What needs to be done: Write the following entries out again exactly, skipping each image.

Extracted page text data
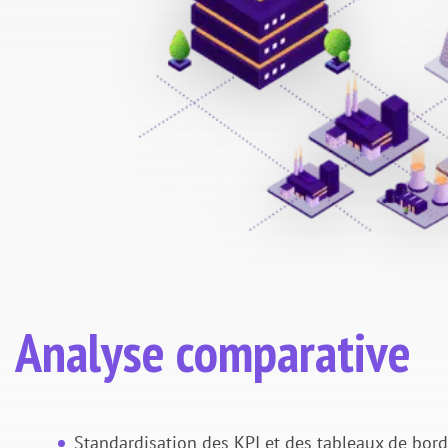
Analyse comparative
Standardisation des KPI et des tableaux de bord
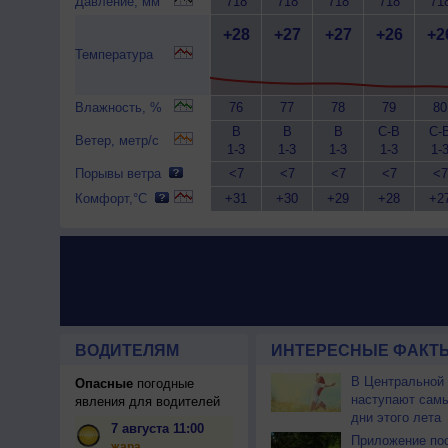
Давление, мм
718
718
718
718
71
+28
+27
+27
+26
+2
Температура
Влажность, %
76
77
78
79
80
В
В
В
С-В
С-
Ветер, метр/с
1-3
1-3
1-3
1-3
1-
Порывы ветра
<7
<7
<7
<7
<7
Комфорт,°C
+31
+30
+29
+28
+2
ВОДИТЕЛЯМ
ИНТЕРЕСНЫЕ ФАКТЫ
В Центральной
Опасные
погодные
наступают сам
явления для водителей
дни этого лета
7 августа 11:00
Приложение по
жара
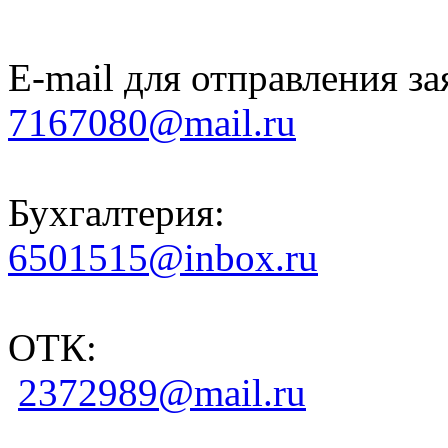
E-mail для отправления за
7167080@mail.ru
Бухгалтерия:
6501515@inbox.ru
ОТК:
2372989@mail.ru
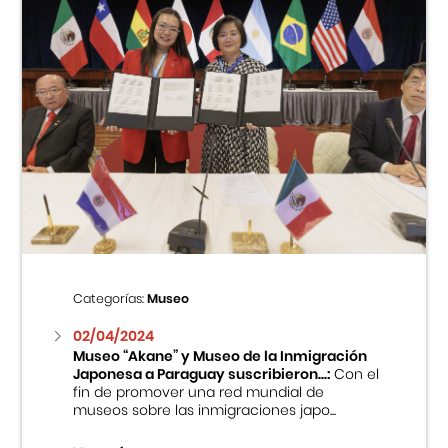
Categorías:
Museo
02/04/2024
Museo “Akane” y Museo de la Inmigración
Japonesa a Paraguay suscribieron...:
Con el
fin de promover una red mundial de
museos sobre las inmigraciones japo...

Expected answer:
Analyse comparative
Standardisation des KPI et des tableaux de bord
Давление, мм
718
718
718
718
71
+28
+27
+27
+26
+2
Температура
Влажность, %
76
77
78
79
80
В
В
В
С-В
С-
Ветер, метр/с
1-3
1-3
1-3
1-3
1-
Порывы ветра
<7
<7
<7
<7
<7
Комфорт,°C
+31
+30
+29
+28
+2
ВОДИТЕЛЯМ
ИНТЕРЕСНЫЕ ФАКТЫ
В Центральной
Опасные
погодные
наступают сам
явления для водителей
дни этого лета
7 августа 11:00
Приложение по
жара
E-mail для отправления за
7167080@mail.ru
Бухгалтерия:
6501515@inbox.ru
ОТК:
2372989@mail.ru
Categorías:
Museo
02/04/2024
Museo “Akane” y Museo de la Inmigración
Japonesa a Paraguay suscribieron...:
Con el
fin de promover una red mundial de
museos sobre las inmigraciones japo...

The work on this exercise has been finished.